This morning, Apple (AAPL) is sporting a price of $97.97 — just dollars away from the head-turning $100 mark and near an all-time high (last month’s monster seven-for-one stock split considered).
If Apple stock hadn’t been sliced into smaller portions, it would be trading for around $690. But looking through a split-adjusted lens, the current all-time high for AAPL is $100.70 — a level reached in fall 2012.
So can Apple stock make it into triple-digit territory?
Well, it sure has momentum in its corner. AAPL has chugged 22% higher since the start of the year — tripling the broader market’s climb — and boasts a sweet 55% improvement over the past 12 months.
Not too shabby.
Plus, analysts are optimistic that AAPL stock can hit the $100 mark. In fact, the current median target for Apple is $106 — around 9% higher than Friday’s close.
Apple stock also recently received an upgrade from Barclays, which swapped out a “hold” rating for a bullish “buy” rating. Oh yeah, and Barclays thinks that Apple stock will chug right past the $100 mark, all the way to $110.
What has analysts so bullish about AAPL? Well, Apple did report solid earnings last week, including a 12% year-over-year earnings increase — good enough to beat expectations — and 6% revenue growth. Of course, skeptics will note that Apple’s forecast wasn’t anything to go crazy about. The company is forecasting sales between $37 billion to $40 billion for the current quarter, which is below the consensus of $40.44 billion.
But even with that in mind, many experts aren’t concerned.
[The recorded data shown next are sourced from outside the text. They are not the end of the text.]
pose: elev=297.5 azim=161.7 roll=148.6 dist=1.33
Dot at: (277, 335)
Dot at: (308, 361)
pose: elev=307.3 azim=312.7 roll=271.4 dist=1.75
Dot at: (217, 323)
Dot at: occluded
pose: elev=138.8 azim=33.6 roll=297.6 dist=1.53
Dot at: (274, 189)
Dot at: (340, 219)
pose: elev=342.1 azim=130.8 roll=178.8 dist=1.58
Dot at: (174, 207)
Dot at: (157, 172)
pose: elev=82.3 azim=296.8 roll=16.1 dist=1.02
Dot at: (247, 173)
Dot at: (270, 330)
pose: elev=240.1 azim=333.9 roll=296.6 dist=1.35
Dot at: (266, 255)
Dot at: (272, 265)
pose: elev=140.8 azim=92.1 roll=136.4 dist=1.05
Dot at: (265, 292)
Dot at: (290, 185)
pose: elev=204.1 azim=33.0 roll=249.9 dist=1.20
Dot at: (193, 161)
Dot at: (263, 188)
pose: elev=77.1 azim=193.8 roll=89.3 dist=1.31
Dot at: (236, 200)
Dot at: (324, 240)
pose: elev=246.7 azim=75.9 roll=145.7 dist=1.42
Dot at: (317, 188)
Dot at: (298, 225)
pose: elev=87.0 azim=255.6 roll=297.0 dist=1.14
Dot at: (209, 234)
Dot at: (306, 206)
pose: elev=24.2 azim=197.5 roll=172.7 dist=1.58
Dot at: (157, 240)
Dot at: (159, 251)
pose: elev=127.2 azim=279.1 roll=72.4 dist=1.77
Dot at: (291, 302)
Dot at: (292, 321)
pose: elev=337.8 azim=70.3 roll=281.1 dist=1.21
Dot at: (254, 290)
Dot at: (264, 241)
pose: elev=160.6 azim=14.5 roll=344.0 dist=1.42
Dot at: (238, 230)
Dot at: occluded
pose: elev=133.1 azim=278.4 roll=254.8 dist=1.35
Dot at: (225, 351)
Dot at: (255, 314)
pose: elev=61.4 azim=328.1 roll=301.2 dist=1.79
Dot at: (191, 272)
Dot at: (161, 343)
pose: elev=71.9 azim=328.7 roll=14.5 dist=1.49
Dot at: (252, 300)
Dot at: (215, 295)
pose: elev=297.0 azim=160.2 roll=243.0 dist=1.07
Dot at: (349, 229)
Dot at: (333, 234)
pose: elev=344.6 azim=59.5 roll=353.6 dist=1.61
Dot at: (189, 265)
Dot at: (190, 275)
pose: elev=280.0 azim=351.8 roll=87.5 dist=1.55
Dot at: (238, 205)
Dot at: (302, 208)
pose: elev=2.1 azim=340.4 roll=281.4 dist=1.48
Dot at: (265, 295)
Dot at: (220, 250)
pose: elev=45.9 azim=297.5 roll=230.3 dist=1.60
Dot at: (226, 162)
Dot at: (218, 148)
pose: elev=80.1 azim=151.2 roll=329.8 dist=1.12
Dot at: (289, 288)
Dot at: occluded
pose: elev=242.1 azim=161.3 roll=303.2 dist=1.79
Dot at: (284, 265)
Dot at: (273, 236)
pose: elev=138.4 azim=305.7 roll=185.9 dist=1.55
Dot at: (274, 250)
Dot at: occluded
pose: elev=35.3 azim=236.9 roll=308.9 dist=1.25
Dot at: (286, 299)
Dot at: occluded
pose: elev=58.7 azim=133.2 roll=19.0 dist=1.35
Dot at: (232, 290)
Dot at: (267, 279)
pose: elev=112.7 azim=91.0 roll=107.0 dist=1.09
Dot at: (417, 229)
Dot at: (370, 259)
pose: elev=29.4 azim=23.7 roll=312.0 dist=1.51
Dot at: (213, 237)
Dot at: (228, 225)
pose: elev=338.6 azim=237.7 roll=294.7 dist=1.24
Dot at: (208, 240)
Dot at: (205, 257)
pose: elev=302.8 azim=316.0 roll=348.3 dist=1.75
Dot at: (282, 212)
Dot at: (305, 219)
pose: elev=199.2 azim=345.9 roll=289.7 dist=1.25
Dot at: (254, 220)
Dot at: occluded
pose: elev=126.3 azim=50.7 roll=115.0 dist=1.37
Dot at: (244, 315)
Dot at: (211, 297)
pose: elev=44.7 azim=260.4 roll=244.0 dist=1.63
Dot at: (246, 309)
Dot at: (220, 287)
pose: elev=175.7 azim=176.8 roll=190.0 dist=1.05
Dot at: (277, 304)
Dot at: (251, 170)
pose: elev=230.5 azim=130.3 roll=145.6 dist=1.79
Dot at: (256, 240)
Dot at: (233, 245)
Just consider Jim Cramer, who shrugs off the low expectations as the classic AAPL habit of underpromising and overdelivering — a strategy that helped Apple stock during its tech darling days.
Many analysts also were excited about the recent 7-for-1 stock split, arguing that it makes Apple stock more appealing to more investors and that it reflects general company confidence. Plus, the iPhone-maker continues to reward shareholders in other ways, including its solid 1.92% dividend yield — pretty generous for a tech stock — and its continued share buybacks.
AAPL grabbed another $5 billion of its stock in the third-quarter alone, for example. In fact, Daniel Sparks of The Motley Fool calls the buyback program the main reason to own Apple stock, writing:
“It’s incredibly difficult to predict anything in the stock market more than 10 years out, but looking out into the next decade, there’s one thing regarding Apple that seems fairly clear: The tech-giant will likely continue to authorize meaningful share repurchases.”
All in all, there seems to be a lot in Apple’s corner right now — and that makes a more short-term prediction easy as well: AAPL should make it over the $100 hump, no problem.
As of this writing, Robert Martin did not hold a position in any of the aforementioned securities.